» **SOURCE TEXT**
****************

The following table describes the event types, event levels, and report formats that UKFEF uses.

Event information

Description

Event type

UKFEF collects the following common operating system kernel events:

  • soft lockup

  • Read-Copy Update (RCU) stall

  • hung task

  • global out-of-memory (OOM)

  • cgroup OOM

  • page allocation failure

  • list corruption

  • bad mm_struct

  • I/O error

  • EXT4-fs error

  • Machine Check Exception (MCE)

  • fatal signal

  • warning

  • panic

Event level

UKFEF classifies anomaly events into three levels:

  • Slight: Does not affect system operation, but services deployed on the system might experience jitter. You can continue to monitor the event.

  • Normal: The current application process might become abnormal. Take action on the current application, such as using kill, restarting it, or migrating it.

****************

» **SUPPLIED DATA**
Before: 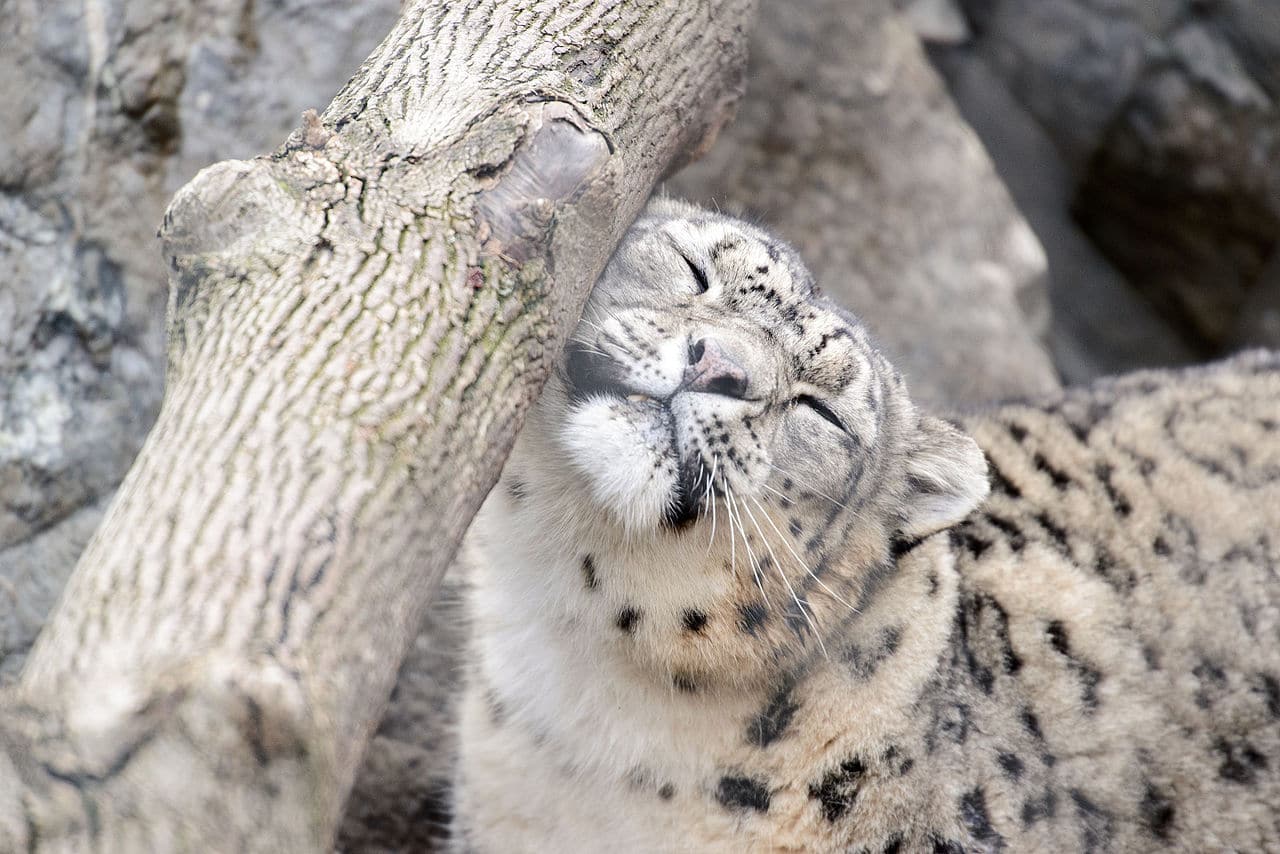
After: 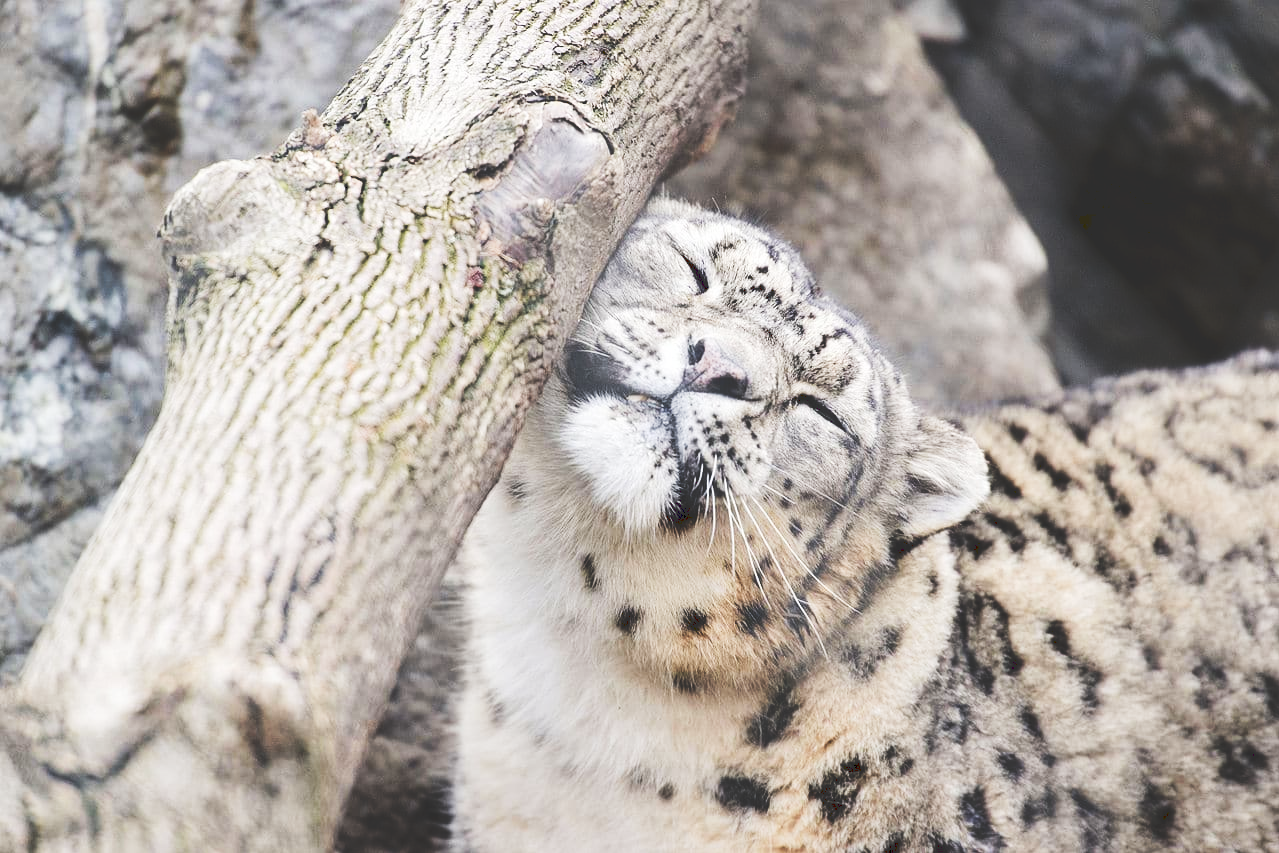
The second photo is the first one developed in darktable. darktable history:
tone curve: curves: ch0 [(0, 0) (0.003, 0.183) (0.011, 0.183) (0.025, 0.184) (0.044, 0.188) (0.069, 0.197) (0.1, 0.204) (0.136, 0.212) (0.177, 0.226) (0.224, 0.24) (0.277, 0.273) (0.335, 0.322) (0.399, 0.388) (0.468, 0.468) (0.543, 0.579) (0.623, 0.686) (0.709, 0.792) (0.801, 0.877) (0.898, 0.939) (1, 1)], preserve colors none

****************

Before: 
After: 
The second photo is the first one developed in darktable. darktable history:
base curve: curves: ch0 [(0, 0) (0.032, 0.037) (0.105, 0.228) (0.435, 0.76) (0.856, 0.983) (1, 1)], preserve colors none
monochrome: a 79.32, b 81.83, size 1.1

****************

» **WHAT IS ASKED**
(a) Reproduce the stretch of the UKFEF event description from "Description" through "global out-of-memory (OOM)".
(b) In the UKFEF event description, what does it say can be done about an event at the Slight level?
(c) Continue the UKFEF event description from the point where it stops.
None of the tasks require the records.

» **SOLVED PROBLEMS**
(a)
Description

Event type

UKFEF collects the following common operating system kernel events:

  • soft lockup

  • Read-Copy Update (RCU) stall

  • hung task

  • global out-of-memory (OOM)

(b) You can continue to monitor the event.

(c)
  • Fatal: May have a fatal impact on the system. Migrate your services immediately.

Event report

UKFEF outputs event reports in the following ways:

  • Outputs the details of a single event through kernel logs. The following sample message shows the information format:

    class Fault event[module:type]:messages. At cpu cpuid, task pid(cmdline). Total fault: cnt

    The following are the details:

    • class: The level of the anomaly event.

    • module: The module to which the anomaly event belongs. Modules include sched, mem, io, fs, net, and hardware. If an anomaly is caused by multiple modules, `general` is output.

    • type: The type of the anomaly event.

    • messages: The custom message of the event.

    • cpuid: The ID of the CPU where the anomaly event occurred.

    • pid(cmdline): The process ID (PID) and command line of the process that corresponds to the anomaly event.

      Note

      If the PID is -1, no corresponding process exists.

    • cnt: The total number of times this type of anomaly event has occurred since the system started.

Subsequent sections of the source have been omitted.